Generating an income in retirement can be somewhat challenging. There are a variety of options available to investors, with bonds, savings accounts, property investments and dividend stocks being obvious choices.

Of course, loose monetary policies in a number of major economies means that cash and bonds may lack appeal at the present time, while property prices may be prohibitively expensive in a number of locations. As such, dividend stocks could offer an attractive compromise between risk and reward for many retirees.

Income potential

Historically, dividend stocks have offered relatively high income returns. That’s particularly the case at the present time. Across a variety of economies, interest rates are relatively low when compared to their historic average. This means that holding cash in order to generate an income in retirement may be an inefficient use of capital that may even lead to a loss in spending power in the long run.

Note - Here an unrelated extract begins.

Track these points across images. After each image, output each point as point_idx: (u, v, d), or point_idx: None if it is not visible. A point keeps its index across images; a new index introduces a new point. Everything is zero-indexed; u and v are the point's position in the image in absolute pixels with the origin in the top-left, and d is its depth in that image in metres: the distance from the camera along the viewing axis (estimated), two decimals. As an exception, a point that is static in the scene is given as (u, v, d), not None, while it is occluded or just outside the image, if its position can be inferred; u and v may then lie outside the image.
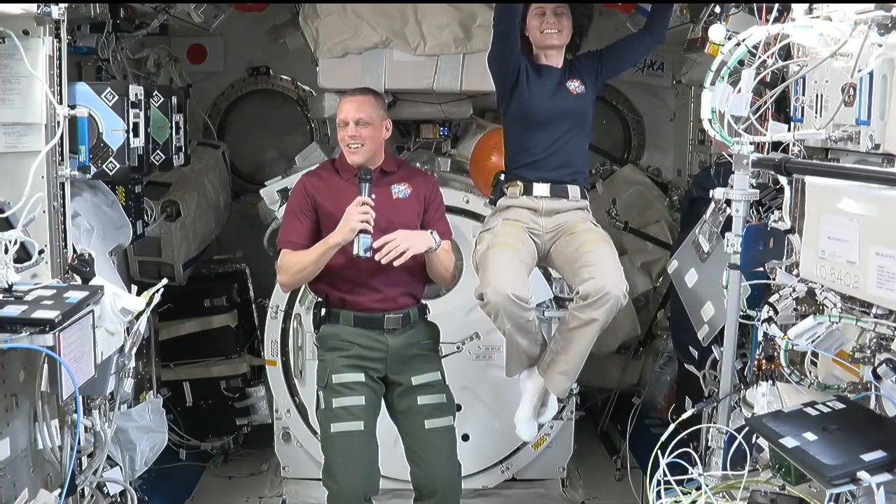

Similarly, with interest rates being low, bond yields remain relatively unattractive. Certainly, bonds can offer higher returns if an investor is willing to accept a higher level of risk, with sub-investment-grade bonds generally having higher yields. However, their income returns may still be lower than those offered by dividend stocks – especially with a number of major stock markets having experienced declines during the course of 2018.

Property may also appeal for investors seeking to obtain an income in retirement. However, with property prices in a number of regions having risen significantly since the financial crisis, it may be more challenging for retirees to access properties. There may also be a lack of value in some markets, which could mean lower yields versus historic levels.

Balanced approach

With dividend stocks potentially offering higher income returns than other mainstream assets, it may be a good idea to focus on them when seeking to generate a retirement income. Buying stocks in a variety of industries could be a shrewd move, with it being possible to buy income stocks in the property sector, for example. This could help to diversify an investor’s portfolio, and may mean they are able to capitalise on future growth in property prices without the concentration and liquidity risks that often come with buying property directly.

Of course, having some cash in case of emergency is always a shrewd move. Likewise, bonds can help to reduce the overall risk, and volatility, of a portfolio. But with their returns being low, and many global stock markets still offering good value for money after major falls in 2018, dividend stocks seem to offer the best risk/reward ratio for the long term.

Otherwise, an investor may find that while in the short run their portfolio provides a sufficient income in retirement, in the long run it becomes less able to do so. As such, buying a diverse range of dividend stocks at fair prices seems to be a worthwhile move for retirees.